Faire une intervention chirurgicale sur le fond de l’œil, c’est un peu comme poser un nouveau tapis : il faut commencer par déplacer les meubles. Séparez les muscles qui maintiennent le globe oculaire à l’intérieur de son orbite ; faire une incision délicate dans la conjonctive, la membrane muqueuse qui recouvre l’œil. Ce n’est qu’alors que le chirurgien peut faire tourner le globe oculaire pour accéder à la rétine, la fine couche de tissu qui traduit la lumière en couleur, forme et mouvement. «Parfois, il faut le retirer un peu», explique Pei-Chang Wu avec un sourire ironique. Il a réalisé des centaines d’opérations au cours de sa longue carrière chirurgicale à l’hôpital Chang Gung Memorial de Kaohsiung, une ville industrielle du sud de Taiwan.

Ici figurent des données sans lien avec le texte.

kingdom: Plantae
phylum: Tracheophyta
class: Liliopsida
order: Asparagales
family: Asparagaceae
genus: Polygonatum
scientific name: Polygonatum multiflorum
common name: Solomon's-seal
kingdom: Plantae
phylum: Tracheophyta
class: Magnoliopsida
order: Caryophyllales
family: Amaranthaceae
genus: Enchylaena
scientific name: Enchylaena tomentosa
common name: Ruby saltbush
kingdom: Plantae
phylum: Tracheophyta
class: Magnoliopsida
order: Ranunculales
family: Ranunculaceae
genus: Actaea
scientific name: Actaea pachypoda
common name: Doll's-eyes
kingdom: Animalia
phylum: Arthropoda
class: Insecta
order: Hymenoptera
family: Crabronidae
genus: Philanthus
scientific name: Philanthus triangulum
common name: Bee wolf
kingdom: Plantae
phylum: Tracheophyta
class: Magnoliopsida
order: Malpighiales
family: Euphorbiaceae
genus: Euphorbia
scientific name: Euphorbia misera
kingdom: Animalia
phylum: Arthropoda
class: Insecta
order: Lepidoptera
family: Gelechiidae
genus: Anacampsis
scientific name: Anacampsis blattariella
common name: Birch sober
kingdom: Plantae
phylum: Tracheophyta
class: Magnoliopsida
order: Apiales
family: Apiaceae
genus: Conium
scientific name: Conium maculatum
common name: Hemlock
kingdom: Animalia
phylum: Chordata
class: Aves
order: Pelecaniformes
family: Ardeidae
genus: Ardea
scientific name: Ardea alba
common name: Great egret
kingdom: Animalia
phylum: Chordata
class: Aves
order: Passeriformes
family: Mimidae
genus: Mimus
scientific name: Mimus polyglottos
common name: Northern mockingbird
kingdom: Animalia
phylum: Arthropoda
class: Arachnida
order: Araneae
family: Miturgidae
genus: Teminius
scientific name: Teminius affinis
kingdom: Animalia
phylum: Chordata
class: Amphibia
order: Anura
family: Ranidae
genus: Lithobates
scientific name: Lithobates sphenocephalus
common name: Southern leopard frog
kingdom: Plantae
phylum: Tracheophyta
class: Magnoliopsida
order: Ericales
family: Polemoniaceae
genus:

Wu a 53 ans, il est grand et mince, avec des cheveux noirs et longs et une démarche légèrement courbée. Au cours d’un dîner au somptueux Grand Hôtel de Kaohsiung, il feuillette des fichiers sur son ordinateur portable, me montrant des photos de chirurgie oculaire (les tiges en plastique qui fixent l’œil en place, les lumières au xénon qui éclairent l’intérieur du globe oculaire comme une scène) et des extraits de films. avec des sous-titres liés à la vision qui tournent Avengers : Endgame, Top Gun : Mavericket Zootopie dans les messages de santé publique. Il regarde l’écran à travers les lentilles des bouteilles de Coca-Cola qui dépassent de fines montures argentées.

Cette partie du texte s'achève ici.